Document segment:
--- begin ---

The Political Economy of OECD Gasoline Taxes: Evidence from Pair-Wise, Panel Long-Run Causality Tests

Final version published in Transportation Research A: Policy and Practice (2015) Vol. 73, pp. 31-38. DOI: 10.1016/j.tra.2014.12.009

USAEE Working Paper No. 13-123.

19 Pages Posted: 1 Apr 2013 Last revised: 5 Jun 2015

See all articles by Brant Liddle

Brant Liddle

Independent

Sidney Lung

Victoria University - School of Economics and Finance

Date Written: March 30, 2013

Abstract

Despite the current interest in using fuel taxes as an instrument for climate policy there has been little study of current automotive fuel tax regimes. We expand on two earlier cross-sectional studies on why fuel taxes differ across countries by using OECD panel data and employing panel cointegration and long-run panel Granger-causality techniques. We confirm those earlier studies’ conclusion that governments view gasoline taxes as simply another revenue source. Further, we find that governments that rely more on consumption-based taxes for revenues will have higher gasoline tax rates (than governments that rely on income and wealth/property-based taxes). But more significantly, we determine that higher gasoline demand among consumers “causes” democratic governments to set lower gasoline taxes — a finding with important implications for today’s climate/energy policy debate.

--- end ---

Provided data:
--- begin ---

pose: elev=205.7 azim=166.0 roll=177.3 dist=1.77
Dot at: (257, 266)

--- end ---

What you should do:
Can you copy the gasoline tax abstract page word for word, starting with "Despite the current" and going on through "climate/energy policy debate."? The listing isn't needed for this.

Result below:
Despite the current interest in using fuel taxes as an instrument for climate policy there has been little study of current automotive fuel tax regimes. We expand on two earlier cross-sectional studies on why fuel taxes differ across countries by using OECD panel data and employing panel cointegration and long-run panel Granger-causality techniques. We confirm those earlier studies’ conclusion that governments view gasoline taxes as simply another revenue source. Further, we find that governments that rely more on consumption-based taxes for revenues will have higher gasoline tax rates (than governments that rely on income and wealth/property-based taxes). But more significantly, we determine that higher gasoline demand among consumers “causes” democratic governments to set lower gasoline taxes — a finding with important implications for today’s climate/energy policy debate.